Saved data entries
____________________

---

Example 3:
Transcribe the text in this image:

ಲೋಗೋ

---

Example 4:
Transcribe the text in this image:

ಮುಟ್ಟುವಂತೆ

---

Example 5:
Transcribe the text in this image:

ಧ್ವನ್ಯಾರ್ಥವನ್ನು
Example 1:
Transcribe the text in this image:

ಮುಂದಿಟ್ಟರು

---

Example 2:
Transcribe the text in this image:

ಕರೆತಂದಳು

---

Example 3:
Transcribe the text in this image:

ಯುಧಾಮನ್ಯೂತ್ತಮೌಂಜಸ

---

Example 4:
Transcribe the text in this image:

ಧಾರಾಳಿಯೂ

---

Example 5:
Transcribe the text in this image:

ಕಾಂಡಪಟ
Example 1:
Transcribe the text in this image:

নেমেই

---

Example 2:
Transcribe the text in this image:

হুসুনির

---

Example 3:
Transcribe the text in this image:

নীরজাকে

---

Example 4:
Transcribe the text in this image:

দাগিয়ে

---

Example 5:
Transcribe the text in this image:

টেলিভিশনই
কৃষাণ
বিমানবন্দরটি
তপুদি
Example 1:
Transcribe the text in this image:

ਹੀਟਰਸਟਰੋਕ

____________________

Exercise goal:
Without omitting anything, set down all the entries above again.

Answer box:
---

Example 3:
Transcribe the text in this image:

ಲೋಗೋ

---

Example 4:
Transcribe the text in this image:

ಮುಟ್ಟುವಂತೆ

---

Example 5:
Transcribe the text in this image:

ಧ್ವನ್ಯಾರ್ಥವನ್ನು
Example 1:
Transcribe the text in this image:

ಮುಂದಿಟ್ಟರು

---

Example 2:
Transcribe the text in this image:

ಕರೆತಂದಳು

---

Example 3:
Transcribe the text in this image:

ಯುಧಾಮನ್ಯೂತ್ತಮೌಂಜಸ

---

Example 4:
Transcribe the text in this image:

ಧಾರಾಳಿಯೂ

---

Example 5:
Transcribe the text in this image:

ಕಾಂಡಪಟ
Example 1:
Transcribe the text in this image:

নেমেই

---

Example 2:
Transcribe the text in this image:

হুসুনির

---

Example 3:
Transcribe the text in this image:

নীরজাকে

---

Example 4:
Transcribe the text in this image:

দাগিয়ে

---

Example 5:
Transcribe the text in this image:

টেলিভিশনই
কৃষাণ
বিমানবন্দরটি
তপুদি
Example 1:
Transcribe the text in this image:

ਹੀਟਰਸਟਰੋਕ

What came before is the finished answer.